Please copy out every line in the records below that includes the word "nuovi".
──────── MATERIAL SUPPLIED ────────
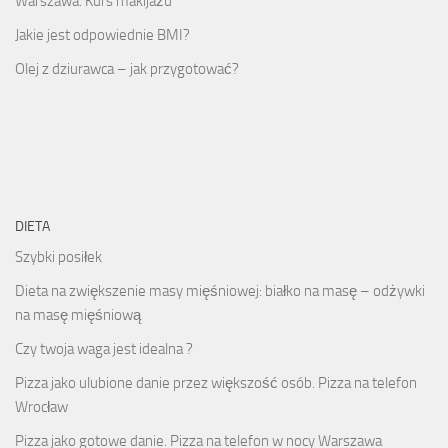
Warszawa. Kurs makijażu
Jakie jest odpowiednie BMI?
Olej z dziurawca – jak przygotować?
DIETA
Szybki posiłek
Dieta na zwiększenie masy mięśniowej: białko na masę – odżywki
na masę mięśniową
Czy twoja waga jest idealna ?
Pizza jako ulubione danie przez większość osób. Pizza na telefon
Wrocław
Pizza jako gotowe danie. Pizza na telefon w nocy Warszawa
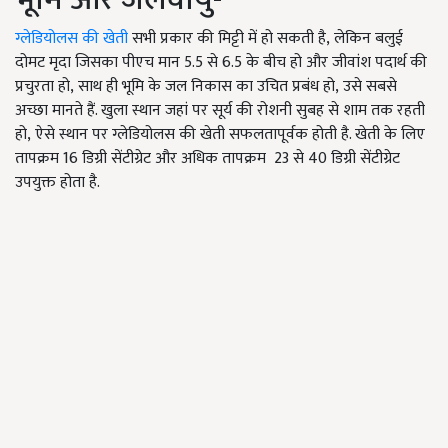
ग्लेडियोलस की खेती
सभी प्रकार की मिट्टी में हो सकती है, लेकिन बलुई
दोमट मृदा जिसका पीएच मान 5.5 से 6.5 के बीच हो और जीवांश पदार्थ की
प्रचुरता हो, साथ ही भूमि के जल निकास का उचित प्रबंध हो, उसे सबसे
अच्छा मानते हैं. खुला स्थान जहां पर सूर्य की रोशनी सुबह से शाम तक रहती
हो, ऐसे स्थान पर ग्लेडियोलस की खेती सफलतापूर्वक होती है. खेती के लिए
तापक्रम 16 डिग्री सेंटीग्रेट और अधिक तापक्रम 23 से 40 डिग्री सेंटीग्रेट
उपयुक्त होता है.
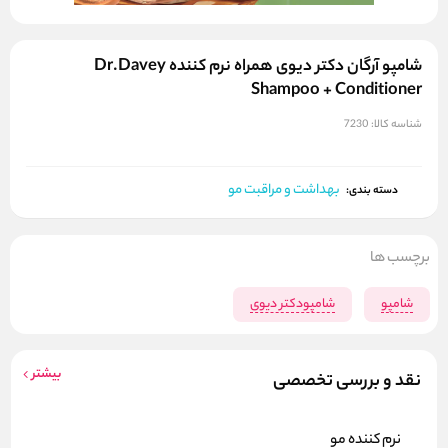
شامپو آرگان دکتر دیوی همراه نرم کننده Dr.Davey
Shampoo + Conditioner
شناسه کالا:
7230
بهداشت و مراقبت مو
دسته بندی:
برچسب ها
شامپو
شامپودکتر دیوی
بیشتر
نقد و بررسی تخصصی
نرم کننده مو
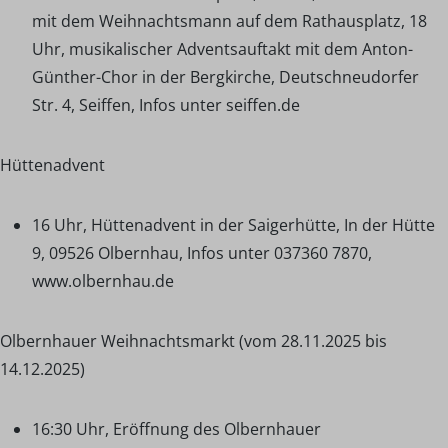
mit dem Weihnachtsmann auf dem Rathausplatz, 18
Uhr, musikalischer Adventsauftakt mit dem Anton-
Günther-Chor in der Bergkirche, Deutschneudorfer
Str. 4, Seiffen, Infos unter seiffen.de
Hüttenadvent
16 Uhr, Hüttenadvent in der Saigerhütte, In der Hütte
9, 09526 Olbernhau, Infos unter 037360 7870,
www.olbernhau.de
Olbernhauer Weihnachtsmarkt (vom 28.11.2025 bis
14.12.2025)
16:30 Uhr, Eröffnung des Olbernhauer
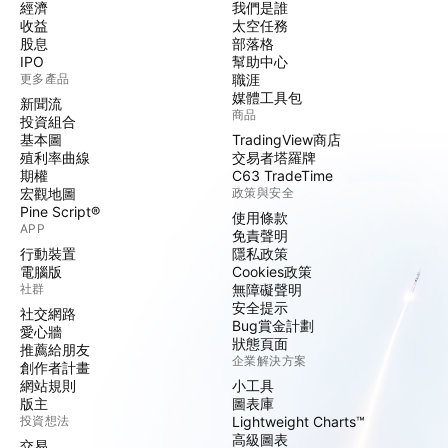
經濟
我們是誰
收益
太空任務
股息
部落格
IPO
幫助中心
更多產品
職涯
媒體工具包
新聞流
商品
投資組合
基本圖
TradingView商店
殖利率曲線
交易者塔羅牌
期權
C63 TradeTime
宏觀地圖
政策與安全
Pine Script®
使用條款
APP
免責聲明
行動裝置
隱私政策
電腦版
Cookies政策
社群
無障礙聲明
安全提示
社交網路
Bug賞金計劃
愛心牆
狀態頁面
推薦給朋友
企業解決方案
創作者計畫
網站規則
小工具
版主
圖表庫
投資想法
Lightweight Charts™
高級圖表
交易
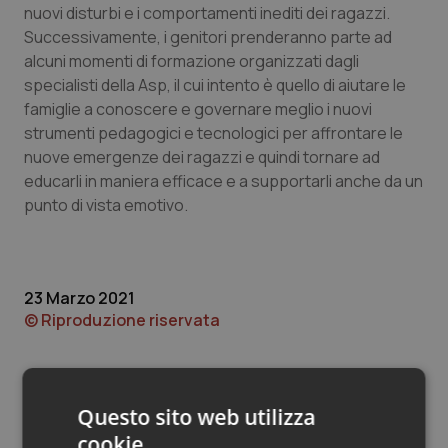
Valle D’Aosta
Oncodermatologia
nuovi disturbi e i comportamenti inediti dei ragazzi.
Successivamente, i genitori prenderanno parte ad
Veneto
Oncoematologia
alcuni momenti di formazione organizzati dagli
specialisti della Asp, il cui intento è quello di aiutare le
Oncologia & Nutrizione
famiglie a conoscere e governare meglio i nuovi
strumenti pedagogici e tecnologici per affrontare le
nuove emergenze dei ragazzi e quindi tornare ad
Psoriasi & pelle
educarli in maniera efficace e a supportarli anche da un
punto di vista emotivo.
Quotidiano Cardiologia
Quotidiano Chirurgia
23 Marzo 2021
Quotidiano Oncologia
© Riproduzione riservata
Quotidiano Pediatria
Questo sito web utilizza
Rene & patologie urogenitali
cookie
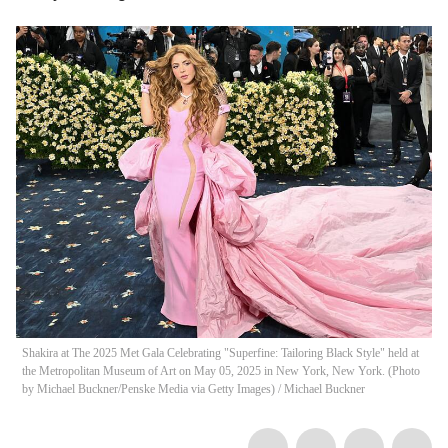
Shakira at The 2025 Met Gala Celebrating "Superfine: Tailoring Black Style" held at
the Metropolitan Museum of Art on May 05, 2025 in New York, New York. (Photo
by Michael Buckner/Penske Media via Getty Images)
/
Michael Buckner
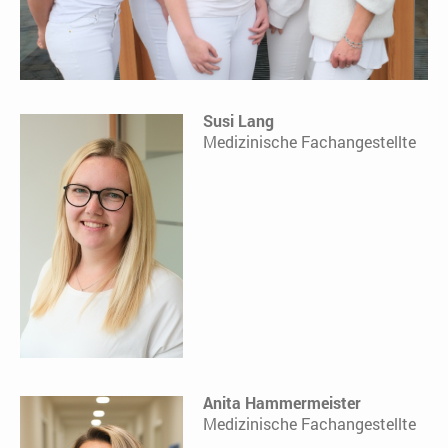
Susi Lang
Medizinische Fachangestellte
Anita Hammermeister
Medizinische Fachangestellte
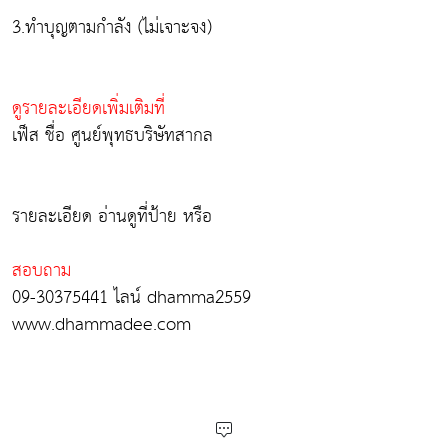
3.ทำบุญตามกำลัง (ไม่เจาะจง)
ดูรายละเอียดเพิ่มเติมที่
เฟ็ส ชื่อ ศูนย์พุทธบริษัทสากล
รายละเอียด อ่านดูที่ป้าย หรือ
สอบถาม
09-30375441 ไลน์ dhamma2559
www.dhammadee.com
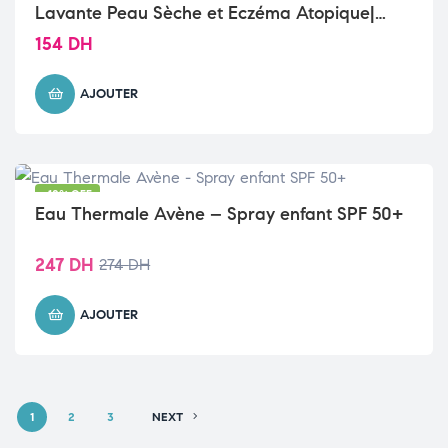
Lavante Peau Sèche et Eczéma Atopique|
200ml
154
DH
AJOUTER
-10% OFF
Eau Thermale Avène – Spray enfant SPF 50+
247
DH
274
DH
AJOUTER
1
2
3
NEXT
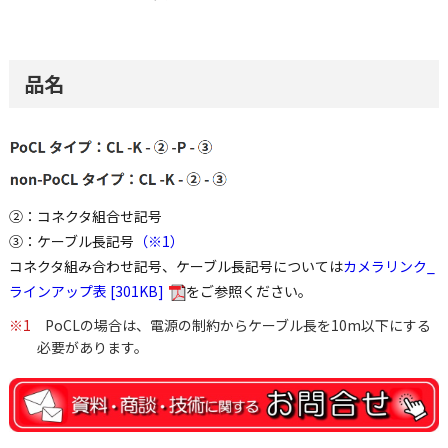
品名
②：コネクタ組合せ記号
③：ケーブル長記号
（※1）
コネクタ組み合わせ記号、ケーブル長記号については
カメラリンク_
ラインアップ表 [301KB]
をご参照ください。
※1
PoCLの場合は、電源の制約からケーブル長を10m以下にする
必要があります。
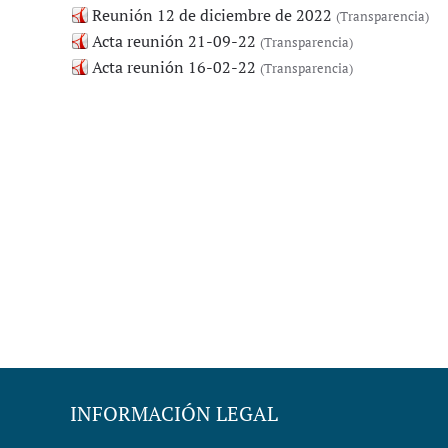
Reunión 12 de diciembre de 2022
(Transparencia)
Acta reunión 21-09-22
(Transparencia)
Acta reunión 16-02-22
(Transparencia)
INFORMACIÓN LEGAL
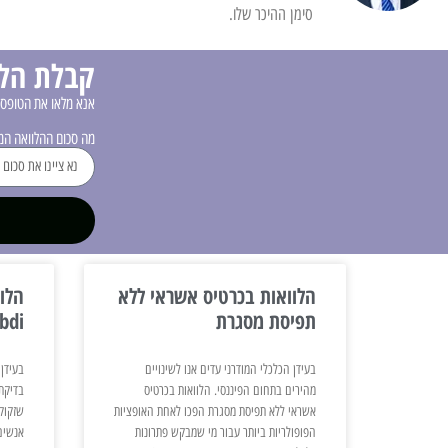
סימן ההיכר שלו.
קבלת הלו
אנא מלאו את הטופס 
מה סכום ההלוואה ה
הלוואות בכרטיס אשראי ללא
הלוו
תפיסת מסגרת
bdi
בעידן הכלכלי המודרני עדים אנו לשינויים
בעידן 
מהירים בתחום הפיננסי. הלוואות בכרטיס
אשראי ללא תפיסת מסגרת הפכו לאחת האופציות
שזקוקי
הפופולריות ביותר עבור מי שמבקש פתרונות
אנשים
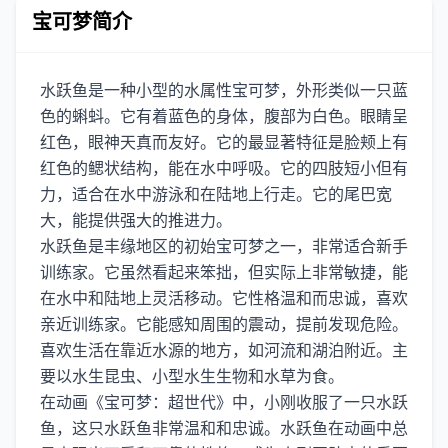
宝可梦简介
水跃鱼是一种小型的水属性宝可梦，外形类似一只蓝
色的蝌蚪。它有着蓝色的身体，腹部为白色。眼睛呈
红色，眼神天真而友好。它的最显著特征是脸颊上有
红色的鳃状结构，能在水中呼吸。它的四肢短小但有
力，适合在水中游泳和在陆地上行走。它的尾巴宽
大，能提供强大的推进力。
水跃鱼是丰缘地区的初始宝可梦之一，非常适合新手
训练家。它虽然看起来笨拙，但实际上非常敏捷，能
在水中和陆地上灵活移动。它性格温和而忠诚，喜欢
亲近训练家。它能感知周围的震动，提前发现危险。
喜欢生活在靠近水源的地方，如河流和湖泊附近。主
要以水生昆虫、小型水生生物和水草为食。
在动画《宝可梦：超世代》中，小刚收服了一只水跃
鱼，这只水跃鱼非常温和和忠诚。水跃鱼在动画中总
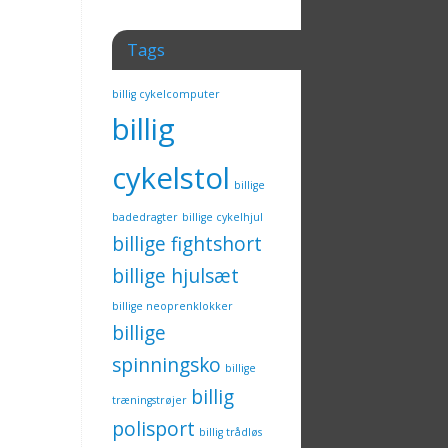
Tags
billig cykelcomputer
billig
cykelstol
billige
badedragter
billige cykelhjul
billige fightshort
billige hjulsæt
billige neoprenklokker
billige
spinningsko
billige
billig
træningstrøjer
polisport
billig trådløs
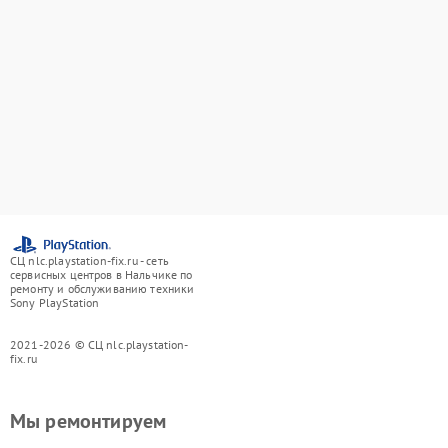
СЦ nlc.playstation-fix.ru - сеть
сервисных центров в Нальчике по
ремонту и обслуживанию техники
Sony PlayStation
2021-2026 © СЦ nlc.playstation-
fix.ru
Мы ремонтируем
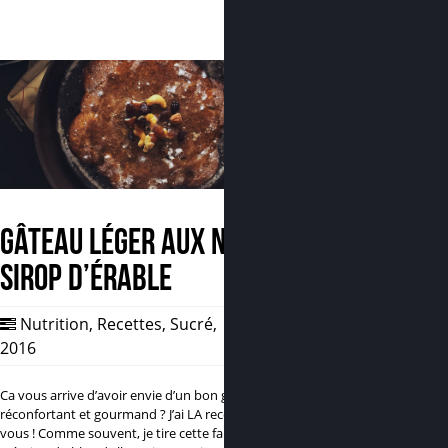
Gâteau léger aux noix et
sirop d’érable
Nutrition
,
Recettes
,
Sucré
,
30 Mar,
2016
0
Ca vous arrive d’avoir envie d’un bon gâteau,
réconfortant et gourmand ? J’ai LA recette pour
vous ! Comme souvent, je tire cette fabuleuse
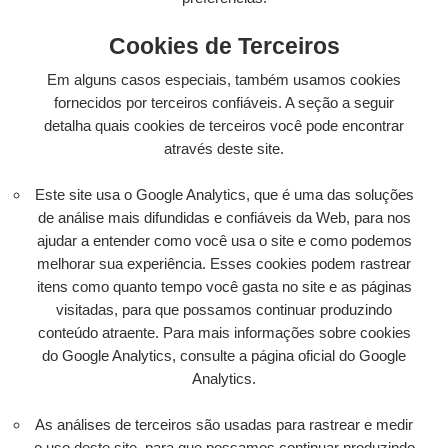
Cookies de Terceiros
Em alguns casos especiais, também usamos cookies
fornecidos por terceiros confiáveis. A seção a seguir
detalha quais cookies de terceiros você pode encontrar
através deste site.
Este site usa o Google Analytics, que é uma das soluções
de análise mais difundidas e confiáveis ​​da Web, para nos
ajudar a entender como você usa o site e como podemos
melhorar sua experiência. Esses cookies podem rastrear
itens como quanto tempo você gasta no site e as páginas
visitadas, para que possamos continuar produzindo
conteúdo atraente. Para mais informações sobre cookies
do Google Analytics, consulte a página oficial do Google
Analytics.
As análises de terceiros são usadas para rastrear e medir
o uso deste site, para que possamos continuar produzindo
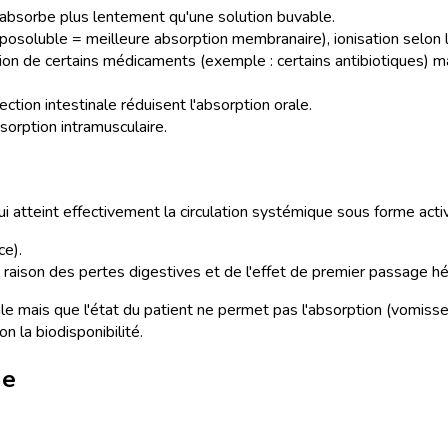
'absorbe plus lentement qu'une solution buvable.
iposoluble = meilleure absorption membranaire), ionisation selon 
tion de certains médicaments (exemple : certains antibiotiques) ma
ction intestinale réduisent l'absorption orale.
orption intramusculaire.
ui atteint effectivement la circulation systémique sous forme acti
ce).
en raison des pertes digestives et de l'effet de premier passage h
rale mais que l'état du patient ne permet pas l'absorption (vomis
n la biodisponibilité.
ue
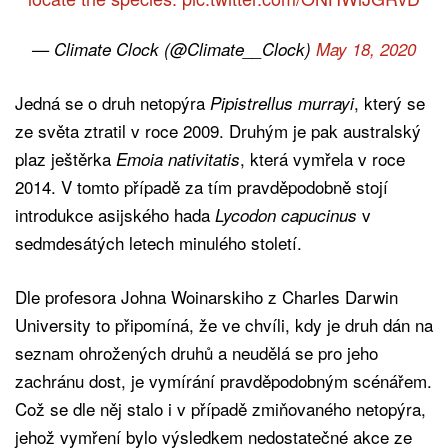
— Climate Clock (@Climate__Clock)
May 18, 2020
Jedná se o druh netopýra
, který se
Pipistrellus murrayi
ze světa ztratil v roce 2009. Druhým je pak australský
plaz ještěrka
, která vymřela v roce
Emoia nativitatis
2014. V tomto případě za tím pravděpodobně stojí
introdukce asijského hada
v
Lycodon capucinus
sedmdesátých letech minulého století.
Dle profesora Johna Woinarskiho z Charles Darwin
University to připomíná, že ve chvíli, kdy je druh dán na
seznam ohrožených druhů a neudělá se pro jeho
zachránu dost, je vymírání pravděpodobným scénářem.
Což se dle něj stalo i v případě zmiňovaného netopýra,
jehož vymření bylo výsledkem nedostatečné akce ze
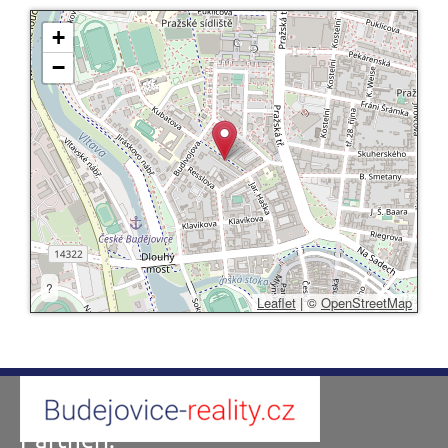
+
−
?
Leaflet
|
©
OpenStreetMap
Partneři:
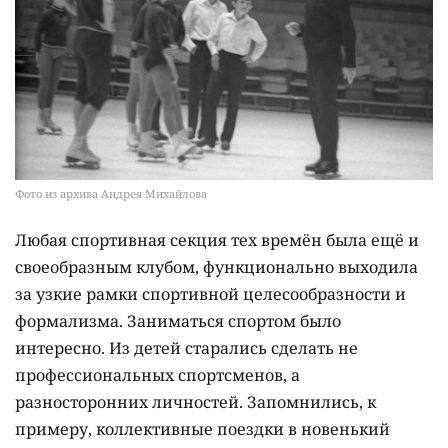
Фото из архива Андрея Михайлова
Любая спортивная секция тех времён была ещё и
своеобразным клубом, функционально выходила
за узкие рамки спортивной целесообразности и
формализма. Заниматься спортом было
интересно. Из детей старались сделать не
профессиональных спортсменов, а
разносторонних личностей. Запомнились, к
примеру, коллективные поездки в новенький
────────
SOLUTION FOR THIS PROBLEM:
nuovi disturbi e i comportamenti inediti dei ragazzi.
famiglie a conoscere e governare meglio i nuovi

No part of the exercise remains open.